··· Text excerpt
H+: Michael Jackson seems to reflect various trans-mutant themes.
DEWDNEY: For me, Michael Jackson represents a sort of pioneer of self-transformation. Aside from whatever questionable personal motives are impelling him, he is using cosmetic surgery to achieve a look that is definitely transhuman. He has taken us by proxy to the frontier of what is currently possible with cosmetic surgery and he has even escaped the constraints of race by lightening his skin color. This last aspect is perhaps the most controversial and disconcerting, but the freedom to choose all your “inherited” features, both familial and racial, will probably become an intrinsic part of the transhuman era.
······
What you will do:
(1) In the interview about Michael Jackson, what does Dewdney say Jackson has escaped by lightening his skin color?
(2) Write out the interview about Michael Jackson from "DEWDNEY: For me, Michael" up to and including "the transhuman era.".
(3) Carry on the interview about Michael Jackson from the point where it ends.
The records have no connection to the interview about Michael Jackson.
··· Data for review
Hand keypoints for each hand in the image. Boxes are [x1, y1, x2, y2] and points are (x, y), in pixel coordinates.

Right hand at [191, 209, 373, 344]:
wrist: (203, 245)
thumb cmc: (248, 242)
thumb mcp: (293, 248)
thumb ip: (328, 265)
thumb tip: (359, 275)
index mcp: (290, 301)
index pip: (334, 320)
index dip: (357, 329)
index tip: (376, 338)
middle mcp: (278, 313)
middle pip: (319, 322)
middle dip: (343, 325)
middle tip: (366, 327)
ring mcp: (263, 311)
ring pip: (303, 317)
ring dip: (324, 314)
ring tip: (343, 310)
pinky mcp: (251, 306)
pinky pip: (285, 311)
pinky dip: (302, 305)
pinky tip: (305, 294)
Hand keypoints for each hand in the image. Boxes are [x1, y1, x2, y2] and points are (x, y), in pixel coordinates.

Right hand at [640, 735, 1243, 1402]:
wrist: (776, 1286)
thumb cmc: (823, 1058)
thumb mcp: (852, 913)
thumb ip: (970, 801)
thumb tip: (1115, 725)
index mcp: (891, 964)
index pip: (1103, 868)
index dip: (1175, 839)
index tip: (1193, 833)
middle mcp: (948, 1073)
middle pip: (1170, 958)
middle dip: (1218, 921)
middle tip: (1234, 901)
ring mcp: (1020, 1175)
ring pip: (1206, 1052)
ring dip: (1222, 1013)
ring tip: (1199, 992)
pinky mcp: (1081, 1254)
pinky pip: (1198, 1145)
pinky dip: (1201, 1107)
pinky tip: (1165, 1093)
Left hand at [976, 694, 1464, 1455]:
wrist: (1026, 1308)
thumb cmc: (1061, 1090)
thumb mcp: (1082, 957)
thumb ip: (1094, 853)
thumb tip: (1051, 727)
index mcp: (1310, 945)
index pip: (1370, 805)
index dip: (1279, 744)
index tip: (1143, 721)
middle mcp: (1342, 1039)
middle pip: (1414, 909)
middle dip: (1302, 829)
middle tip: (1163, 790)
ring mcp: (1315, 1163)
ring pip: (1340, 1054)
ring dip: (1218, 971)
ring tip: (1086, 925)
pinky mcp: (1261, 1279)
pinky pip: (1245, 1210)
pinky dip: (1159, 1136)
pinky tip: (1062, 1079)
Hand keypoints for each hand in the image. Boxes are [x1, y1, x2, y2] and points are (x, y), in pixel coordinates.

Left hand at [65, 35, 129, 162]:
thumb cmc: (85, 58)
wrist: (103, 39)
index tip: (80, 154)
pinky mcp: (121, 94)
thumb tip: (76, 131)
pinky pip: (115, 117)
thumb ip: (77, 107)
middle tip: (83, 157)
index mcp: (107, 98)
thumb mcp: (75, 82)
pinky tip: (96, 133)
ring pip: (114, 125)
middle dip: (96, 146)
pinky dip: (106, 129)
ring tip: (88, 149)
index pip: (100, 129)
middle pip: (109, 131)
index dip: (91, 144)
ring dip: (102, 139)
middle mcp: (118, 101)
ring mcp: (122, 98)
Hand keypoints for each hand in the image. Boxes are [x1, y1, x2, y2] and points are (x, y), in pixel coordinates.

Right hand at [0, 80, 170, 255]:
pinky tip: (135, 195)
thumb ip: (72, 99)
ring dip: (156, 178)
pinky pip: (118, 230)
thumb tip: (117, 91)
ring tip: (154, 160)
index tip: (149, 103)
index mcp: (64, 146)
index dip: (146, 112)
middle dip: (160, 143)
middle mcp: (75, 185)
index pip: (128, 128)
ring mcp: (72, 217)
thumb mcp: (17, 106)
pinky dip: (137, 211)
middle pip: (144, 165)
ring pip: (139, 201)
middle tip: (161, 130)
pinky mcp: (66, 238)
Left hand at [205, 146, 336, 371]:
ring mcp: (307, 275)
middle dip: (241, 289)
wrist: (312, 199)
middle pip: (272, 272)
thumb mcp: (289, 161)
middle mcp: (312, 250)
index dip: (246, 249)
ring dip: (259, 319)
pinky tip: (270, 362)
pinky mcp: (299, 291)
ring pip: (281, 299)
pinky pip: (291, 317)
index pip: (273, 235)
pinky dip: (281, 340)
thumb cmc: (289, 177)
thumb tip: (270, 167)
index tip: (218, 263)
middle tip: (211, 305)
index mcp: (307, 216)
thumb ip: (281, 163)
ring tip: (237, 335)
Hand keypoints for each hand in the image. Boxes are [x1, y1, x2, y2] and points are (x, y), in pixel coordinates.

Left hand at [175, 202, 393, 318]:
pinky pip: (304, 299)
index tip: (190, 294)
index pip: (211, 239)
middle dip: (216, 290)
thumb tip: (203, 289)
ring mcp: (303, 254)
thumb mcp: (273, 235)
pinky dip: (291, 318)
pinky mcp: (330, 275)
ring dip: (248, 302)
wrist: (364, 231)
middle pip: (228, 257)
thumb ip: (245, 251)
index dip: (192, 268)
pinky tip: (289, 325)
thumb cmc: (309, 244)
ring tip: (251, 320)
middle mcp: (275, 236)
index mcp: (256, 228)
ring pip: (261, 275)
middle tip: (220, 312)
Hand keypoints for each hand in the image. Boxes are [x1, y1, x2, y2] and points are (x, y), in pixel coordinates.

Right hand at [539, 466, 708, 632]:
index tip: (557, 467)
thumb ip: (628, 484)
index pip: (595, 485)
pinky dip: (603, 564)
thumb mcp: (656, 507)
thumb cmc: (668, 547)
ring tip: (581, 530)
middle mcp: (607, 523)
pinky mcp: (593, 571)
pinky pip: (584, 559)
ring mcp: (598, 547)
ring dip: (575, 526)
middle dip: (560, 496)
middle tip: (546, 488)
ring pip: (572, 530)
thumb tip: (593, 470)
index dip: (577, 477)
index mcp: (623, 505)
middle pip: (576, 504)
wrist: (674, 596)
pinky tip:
······
Outputs in order:
(1) The constraints of race.

(2)
DEWDNEY: For me, Michael Jackson represents a sort of pioneer of self-transformation. Aside from whatever questionable personal motives are impelling him, he is using cosmetic surgery to achieve a look that is definitely transhuman. He has taken us by proxy to the frontier of what is currently possible with cosmetic surgery and he has even escaped the constraints of race by lightening his skin color. This last aspect is perhaps the most controversial and disconcerting, but the freedom to choose all your “inherited” features, both familial and racial, will probably become an intrinsic part of the transhuman era.

(3)
H+: He reflects, although perhaps not fully consciously, a pursuit of otherness, alienation, and mutation that runs through many contrasting subcultures from psychedelicists to goths to UFO nuts, to early transhumanists, SF fanatics, ad infinitum. And now middle-aged, middle-class ladies have parties to shoot up Botox. Does the mainstream culture show signs of understanding itself as evolving into a mutant breed and do those who need to be different or avant garde have any new avenues opening up to keep them ahead of the hoi polloi?
DEWDNEY: The corollary to the Botox craze is the predicament of disillusionment, nay, misanthropism, that I have found myself immersed in the last couple of years. Perhaps the real ground of my disillusionment is my hard-lost benevolence. I’m an optimist; I like people. Yet when I asked a lot of “average” people — people who weren’t part of my circle — what they would do with the kind of self-transformative power that may perhaps be ours to wield, I was increasingly appalled. The jocks I talked to wanted to be bigger and stronger so they could beat the shit out of everybody else; the women wanted to morph into their ideal role models. I began to realize that what most people wanted was conformity; their “ideals” would turn us into a world of underachieving Nicole Kidmans and eight-foot Brad Pitts, identical cut-outs with no individualism.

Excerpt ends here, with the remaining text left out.